Le seul portail dont le prix se compare sans retraitement
C'est son avantage, et il est réel. Ailleurs, le prix mis en avant est presque toujours honoraires inclus, quand les ventes publiques enregistrent le prix porté à l'acte, honoraires exclus : comparer les deux fait paraître le bien surévalué de trois à huit pour cent. Ici, les deux montants parlent de la même chose.
Un écart constaté entre le prix demandé et les ventes comparables du secteur est donc un écart réel, et non un artefact de comparaison. C'est la situation la plus favorable pour juger un prix.
Ce qu'une annonce de particulier donne, et ce qu'elle omet
Un particulier n'est pas tenu aux mêmes affichages qu'une agence, et il remplit ce qu'il veut bien remplir. On trouve donc rarement le numéro du diagnostic, et souvent pas la fourchette de dépenses annuelles — les deux renseignements les plus discriminants ailleurs.
Restent quatre choses, et elles suffisent le plus souvent :
- La surface habitable, presque toujours arrondie : « 92 m² » peut valoir 91,8 dans le fichier public. Une fenêtre de tolérance s'impose.
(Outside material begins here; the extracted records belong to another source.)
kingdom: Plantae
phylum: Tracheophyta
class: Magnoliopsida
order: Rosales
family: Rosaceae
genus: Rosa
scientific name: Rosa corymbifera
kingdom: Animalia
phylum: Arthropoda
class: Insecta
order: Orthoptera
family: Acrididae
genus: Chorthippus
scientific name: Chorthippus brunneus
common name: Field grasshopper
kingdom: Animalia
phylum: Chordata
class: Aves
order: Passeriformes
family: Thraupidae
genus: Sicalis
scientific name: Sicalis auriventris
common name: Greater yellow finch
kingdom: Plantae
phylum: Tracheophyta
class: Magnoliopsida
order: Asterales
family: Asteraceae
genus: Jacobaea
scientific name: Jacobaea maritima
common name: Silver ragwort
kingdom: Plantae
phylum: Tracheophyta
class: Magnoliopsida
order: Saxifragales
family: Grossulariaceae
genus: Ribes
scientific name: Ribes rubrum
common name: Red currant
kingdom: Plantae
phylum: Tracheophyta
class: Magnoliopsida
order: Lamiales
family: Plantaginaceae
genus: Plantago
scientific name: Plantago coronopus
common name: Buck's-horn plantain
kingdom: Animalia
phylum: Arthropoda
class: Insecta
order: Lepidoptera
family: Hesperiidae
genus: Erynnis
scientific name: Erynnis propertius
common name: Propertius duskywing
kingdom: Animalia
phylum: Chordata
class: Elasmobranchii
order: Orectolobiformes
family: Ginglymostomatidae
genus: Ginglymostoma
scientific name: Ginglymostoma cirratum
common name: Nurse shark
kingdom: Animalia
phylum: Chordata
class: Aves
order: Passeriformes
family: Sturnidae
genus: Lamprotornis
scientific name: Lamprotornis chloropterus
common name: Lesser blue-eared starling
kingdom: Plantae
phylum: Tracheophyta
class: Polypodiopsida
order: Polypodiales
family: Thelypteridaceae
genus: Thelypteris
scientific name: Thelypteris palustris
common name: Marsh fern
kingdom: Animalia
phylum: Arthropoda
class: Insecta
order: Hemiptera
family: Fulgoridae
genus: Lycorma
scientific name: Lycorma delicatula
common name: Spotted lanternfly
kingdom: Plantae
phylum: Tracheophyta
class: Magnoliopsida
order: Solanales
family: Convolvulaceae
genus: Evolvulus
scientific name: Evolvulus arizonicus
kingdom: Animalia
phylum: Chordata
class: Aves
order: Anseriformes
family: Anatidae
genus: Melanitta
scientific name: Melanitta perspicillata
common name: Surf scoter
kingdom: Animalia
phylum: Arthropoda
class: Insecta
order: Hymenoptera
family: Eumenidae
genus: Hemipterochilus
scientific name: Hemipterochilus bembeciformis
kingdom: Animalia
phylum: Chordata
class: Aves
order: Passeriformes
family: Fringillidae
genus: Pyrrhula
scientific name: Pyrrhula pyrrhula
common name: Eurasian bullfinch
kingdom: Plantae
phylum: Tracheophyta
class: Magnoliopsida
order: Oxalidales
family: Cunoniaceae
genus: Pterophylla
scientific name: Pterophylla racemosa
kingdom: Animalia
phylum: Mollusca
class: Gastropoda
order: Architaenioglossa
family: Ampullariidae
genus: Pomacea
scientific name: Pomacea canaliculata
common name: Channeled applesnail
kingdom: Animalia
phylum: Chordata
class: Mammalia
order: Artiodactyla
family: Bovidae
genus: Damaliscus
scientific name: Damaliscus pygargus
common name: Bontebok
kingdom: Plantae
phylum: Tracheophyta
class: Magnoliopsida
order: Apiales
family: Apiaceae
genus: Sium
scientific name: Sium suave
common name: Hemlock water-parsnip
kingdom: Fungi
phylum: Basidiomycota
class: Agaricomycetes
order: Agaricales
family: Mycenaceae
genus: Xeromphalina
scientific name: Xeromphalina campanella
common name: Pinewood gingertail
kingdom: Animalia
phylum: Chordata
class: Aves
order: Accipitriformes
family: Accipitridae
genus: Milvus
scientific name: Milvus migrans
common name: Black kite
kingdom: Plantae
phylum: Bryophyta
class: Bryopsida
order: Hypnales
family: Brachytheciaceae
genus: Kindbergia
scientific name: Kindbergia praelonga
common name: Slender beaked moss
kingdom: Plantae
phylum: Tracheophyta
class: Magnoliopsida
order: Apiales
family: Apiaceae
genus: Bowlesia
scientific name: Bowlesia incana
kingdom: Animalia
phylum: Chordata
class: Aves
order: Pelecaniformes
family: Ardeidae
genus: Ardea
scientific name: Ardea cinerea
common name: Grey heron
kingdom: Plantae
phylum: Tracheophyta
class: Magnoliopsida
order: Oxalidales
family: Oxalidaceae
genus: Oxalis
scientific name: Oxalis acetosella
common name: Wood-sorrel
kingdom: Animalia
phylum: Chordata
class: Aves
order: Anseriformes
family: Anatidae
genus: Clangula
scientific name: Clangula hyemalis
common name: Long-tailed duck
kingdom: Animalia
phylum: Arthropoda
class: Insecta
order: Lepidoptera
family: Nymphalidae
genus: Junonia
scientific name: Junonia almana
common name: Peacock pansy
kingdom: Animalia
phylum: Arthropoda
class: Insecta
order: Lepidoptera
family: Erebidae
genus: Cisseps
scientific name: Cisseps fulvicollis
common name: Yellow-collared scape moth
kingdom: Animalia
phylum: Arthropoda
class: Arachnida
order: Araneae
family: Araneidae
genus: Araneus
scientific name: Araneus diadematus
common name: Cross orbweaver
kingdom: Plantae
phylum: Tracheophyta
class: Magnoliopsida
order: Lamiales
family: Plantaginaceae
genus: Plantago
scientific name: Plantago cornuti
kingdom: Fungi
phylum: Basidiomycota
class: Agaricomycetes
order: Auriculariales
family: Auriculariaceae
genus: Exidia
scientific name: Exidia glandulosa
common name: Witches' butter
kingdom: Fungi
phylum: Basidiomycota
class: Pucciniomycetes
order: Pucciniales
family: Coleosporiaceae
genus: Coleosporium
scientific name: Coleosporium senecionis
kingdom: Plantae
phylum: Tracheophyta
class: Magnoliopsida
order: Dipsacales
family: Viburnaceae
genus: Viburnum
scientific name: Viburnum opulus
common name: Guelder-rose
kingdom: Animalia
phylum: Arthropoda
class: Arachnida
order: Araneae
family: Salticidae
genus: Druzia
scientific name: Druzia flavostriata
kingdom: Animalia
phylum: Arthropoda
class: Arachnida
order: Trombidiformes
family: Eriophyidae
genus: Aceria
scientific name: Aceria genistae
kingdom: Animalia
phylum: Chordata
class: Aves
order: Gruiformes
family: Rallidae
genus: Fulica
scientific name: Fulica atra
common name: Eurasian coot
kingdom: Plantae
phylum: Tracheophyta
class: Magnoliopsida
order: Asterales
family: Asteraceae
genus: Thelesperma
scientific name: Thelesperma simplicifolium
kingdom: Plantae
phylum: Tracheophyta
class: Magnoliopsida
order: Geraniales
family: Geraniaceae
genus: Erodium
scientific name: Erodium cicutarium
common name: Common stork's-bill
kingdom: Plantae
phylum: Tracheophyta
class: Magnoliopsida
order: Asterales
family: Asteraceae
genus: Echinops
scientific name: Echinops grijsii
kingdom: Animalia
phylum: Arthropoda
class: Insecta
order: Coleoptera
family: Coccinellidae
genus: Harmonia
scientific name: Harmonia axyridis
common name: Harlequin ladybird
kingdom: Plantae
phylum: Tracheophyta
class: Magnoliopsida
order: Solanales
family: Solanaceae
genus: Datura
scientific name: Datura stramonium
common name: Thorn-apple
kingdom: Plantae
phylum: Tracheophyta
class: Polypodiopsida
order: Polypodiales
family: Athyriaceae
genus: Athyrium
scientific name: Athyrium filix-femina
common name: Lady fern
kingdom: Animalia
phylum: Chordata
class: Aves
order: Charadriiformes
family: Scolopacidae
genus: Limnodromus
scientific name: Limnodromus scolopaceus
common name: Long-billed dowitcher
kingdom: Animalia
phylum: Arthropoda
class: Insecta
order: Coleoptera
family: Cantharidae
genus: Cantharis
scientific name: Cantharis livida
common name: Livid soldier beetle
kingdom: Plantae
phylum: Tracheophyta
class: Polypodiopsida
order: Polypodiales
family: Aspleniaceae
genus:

- La surface du terrain, pour une maison. Elle est recopiée de la contenance cadastrale, publiée au mètre près — et sur une petite commune, une parcelle de 847 m² se distingue vite de ses voisines.
- La consommation en kWh/m²/an, généralement écrite en toutes lettres. Elle vaut mieux que la classe énergétique, qui est dessinée dans une image et qu'aucun copier-coller ne rapporte.
- L'année de construction, mais avec prudence : c'est une valeur déclarée par le vendeur, qui se contredit couramment avec la période retenue par le diagnostiqueur. Un désaccord sur ce point ne doit jamais faire écarter une adresse que la surface, la date et la consommation désignent.
Les annonces de particuliers sont par ailleurs souvent plus bavardes que celles d'agences : un quartier cité, le nom d'une résidence, une école ou une gare mentionnée. Ces repères resserrent le secteur bien plus qu'on ne le croit — le nom d'une résidence désigne parfois quelques dizaines de logements.
La lecture par lien, et ce qui reste
PAP ne se laisse pas lire par un serveur : une requête ordinaire y rencontre un dispositif de vérification automatique — constaté en août 2026. LogiScan ne cherche pas à le contourner, et ne le fera pas.
La voie garantie reste le collage du texte : on ouvre l'annonce dans le navigateur, on sélectionne toute la page, on colle. Cela fonctionne quel que soit le site, y compris ceux dont personne n'a jamais entendu parler.
Acheter à un particulier, ce que ça change ensuite
Il n'y a pas d'intermédiaire pour rassembler les diagnostics, réclamer les documents de copropriété ou tenir le calendrier : c'est à l'acquéreur de le faire. Le meilleur réflexe est de faire rédiger l'avant-contrat par un notaire — ses émoluments sur le compromis sont compris dans ceux de la vente, donc cela ne coûte rien de plus.